A Federal Court jury on Friday found in favor of a Texas sheriff and his chief deputy who had been sued by a Chattanooga photographer.
The jury in the courtroom of Judge Curtis Collier awarded no damages to Donna Johnson.
In his closing argument after a two-week civil trial, attorney John Anderson said, "This is about the Fourth Amendment." Attorney Anderson represented Ms. Johnson, who sued Sheriff David Duke and Chief Deputy Alan Boyd of Wichita County, Tex.
, for allegedly having her arrested without probable cause.
Sheriff Duke testified earlier that his department made payments, but did not get their photos after months had past. He said he spoke with other sheriff departments, who told him they had the same experience.
However, attorney Anderson said when Ms. Johnson was arrested on Nov. 30, 2011, the Wichita County Sheriff's Office did not have enough information for probable cause.
He said, "What you won't find in this file is when they had the information...Either there was a rush to judgement and they were sloppy in this file, or that was standard procedure at the Wichita County Sheriff's Office."
He said much of the information in the file on Ms. Johnson used to get an arrest warrant was added months later.
Attorney Anderson also said employees from the Sheriff's Office admitted that they would tell people there was not a warrant out for them when there actually was in order to bring them in.
He said, "It's either ok to lie or it's not."
He told the jury, "I'm going to submit to you Nov. 30 is the date you stop considerations. Everything after that is backfill."
He continued, saying law enforcement must be held to a higher standard. He said, "It's never ok for the Sheriff's Department to lie."
However, defense attorney Jerry Tidwell said, "Even if a person was found not guilty does not mean there was not probable cause...Absolute certainty is not required."
He said, "There is probable cause...They're putting all of the information in there that's needed. It's just the format isn't pleasing to the plaintiff because she got arrested because of it."

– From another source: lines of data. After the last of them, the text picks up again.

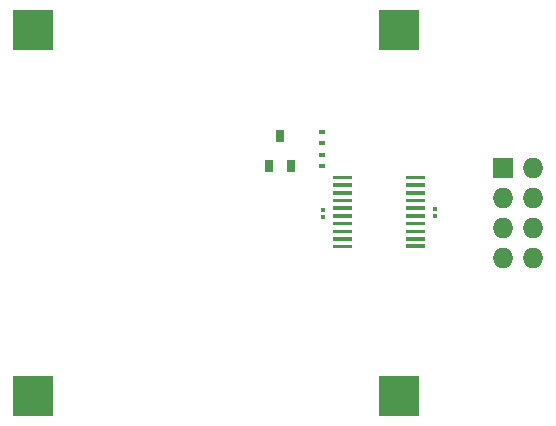
<source format=gts>
%FSLAX34Y34*%
G04 Gerber Fmt 3.4, Leading zero omitted, Abs format*
G04 (created by PCBNEW (2014-03-19 BZR 4756)-product) date Sat 21 Jun 2014 18:27:49 BST*
%MOIN*%
G01*
G70*
G90*
G04 APERTURE LIST*
%ADD10C,0.005906*%
%ADD11R,0.023600X0.015700*%
%ADD12R,0.015700X0.011800*%
%ADD13R,0.068000X0.068000*%
%ADD14O,0.068000X0.068000*%
%ADD15R,0.027600X0.039400*%
%ADD16R,0.133900X0.133900*%
G04 APERTURE END LIST*
G54D10*
G54D11*
X65708Y-39448D03*
X65708Y-39802D03*
X65708Y-40570D03*
X65708Y-40216D03*
G54D12*
X65748Y-42027D03*
X65748Y-42263D03*
X69488Y-42243D03*
X69488Y-42007D03*
G54D13*
X71744Y-40625D03*
G54D14*
X72744Y-40625D03*
X71744Y-41625D03*
X72744Y-41625D03*
X71744Y-42625D03*
X72744Y-42625D03*
X71744Y-43625D03*
X72744Y-43625D03*
G54D15*
X64330Y-39559D03*
X64705Y-40559D03*
X63955Y-40559D03*
G54D10*
G36*
X68523Y-43287D02*
X68523Y-43169D01*
X69153Y-43169D01*
X69153Y-43287D01*
X68523Y-43287D01*
X68523Y-43287D01*
G37*
G36*
X68523Y-43061D02*
X68523Y-42942D01*
X69153Y-42942D01*
X69153Y-43061D01*
X68523Y-43061D01*
X68523Y-43061D01*
G37*
G36*
X68523Y-42805D02*
X68523Y-42687D01*
X69153Y-42687D01*
X69153Y-42805D01*
X68523Y-42805D01*
X68523Y-42805D01*
G37*
G36*
X68523Y-42549D02*
X68523Y-42431D01*
X69153Y-42431D01*
X69153Y-42549D01*
X68523Y-42549D01*
X68523Y-42549D01*
G37*
G36*
X68523Y-42293D02*
X68523Y-42175D01*
X69153Y-42175D01*
X69153Y-42293D01*
X68523Y-42293D01*
X68523Y-42293D01*
G37*
G36*
X68523Y-42037D02*
X68523Y-41919D01*
X69153Y-41919D01*
X69153Y-42037D01*
X68523Y-42037D01*
X68523Y-42037D01*
G37*
G36*
X66083Y-41013D02*
X66083Y-40895D01*
X66713Y-40895D01*
X66713Y-41013D01*
X66083Y-41013D01*
X66083Y-41013D01*
G37*
G36*
X66083Y-41269D02*
X66083Y-41151D01*
X66713Y-41151D01*
X66713Y-41269D01*
X66083Y-41269D01*
X66083Y-41269D01*
G37*
G36*
X66083Y-41525D02*
X66083Y-41407D01*
X66713Y-41407D01*
X66713Y-41525D01*
X66083Y-41525D01*
X66083Y-41525D01*
G37*
G36*
X66083Y-41781D02*
X66083Y-41663D01*
X66713Y-41663D01*
X66713Y-41781D01*
X66083Y-41781D01*
X66083Y-41781D01*
G37*
G36*
X68523Y-41781D02*
X68523Y-41663D01*
X69153Y-41663D01*
X69153Y-41781D01*
X68523Y-41781D01*
X68523Y-41781D01*
G37*
G36*
X68523Y-41525D02*
X68523Y-41407D01*
X69153Y-41407D01*
X69153Y-41525D01*
X68523Y-41525D01*
X68523Y-41525D01*
G37*
G36*
X68523Y-41269D02*
X68523Y-41151D01*
X69153Y-41151D01*
X69153Y-41269D01*
X68523Y-41269D01*
X68523Y-41269D01*
G37*
G36*
X68523Y-41013D02*
X68523Y-40895D01*
X69153Y-40895D01*
X69153Y-41013D01*
X68523Y-41013D01*
X68523Y-41013D01*
G37*
G36*
X66083Y-42037D02*
X66083Y-41919D01*
X66713Y-41919D01*
X66713Y-42037D01*
X66083Y-42037D01*
X66083Y-42037D01*
G37*
G36*
X66083Y-42293D02*
X66083Y-42175D01*
X66713Y-42175D01*
X66713Y-42293D01*
X66083Y-42293D01*
X66083Y-42293D01*
G37*
G36*
X66083Y-42549D02*
X66083Y-42431D01*
X66713Y-42431D01*
X66713Y-42549D01*
X66083Y-42549D01*
X66083Y-42549D01*
G37*
G36*
X66083Y-42805D02*
X66083Y-42687D01*
X66713Y-42687D01*
X66713Y-42805D01*
X66083Y-42805D01*
X66083Y-42805D01*
G37*
G36*
X66083Y-43061D02*
X66083Y-42942D01*
X66713Y-42942D01*
X66713Y-43061D01*
X66083Y-43061D01*
X66083Y-43061D01*
G37*
G36*
X66083Y-43316D02*
X66083Y-43198D01*
X66713Y-43198D01*
X66713Y-43316D01*
X66083Y-43316D01*
X66083Y-43316D01*
G37*
G54D16*
X56102Y-36023D03*
X68307Y-36023D03*
X68307Y-48228D03*
X56102Y-48228D03*
M02*

</source>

He continued, "The fact that a date or amount may be incorrect does not eliminate probable cause."
He told the jury to take Ms. Johnson's life experiences into consideration when they judged her credibility.
He said she had lied about her education on multiple occasions, once telling an employer she graduated from the University of Florida and another time saying she graduated from Cleveland State Community College.
Attorney Tidwell also said, "She said somebody broke into her office and stole checks, but she didn't cancel her checking account or anything like that."
He said at one point, she said her father had passed away and that was the reason she had not finished her promised photographs. However, Attorney Tidwell said her father is currently alive and living in Bradley County.
He closed his argument, "I think it's time to close this out. I think you need to send this lady home empty handed. I think you need to end this hustle."
The jury left to deliberate Friday afternoon.
It was an expensive trial for Wichita County, which had to call a special meeting of its county governing body to approve the costs.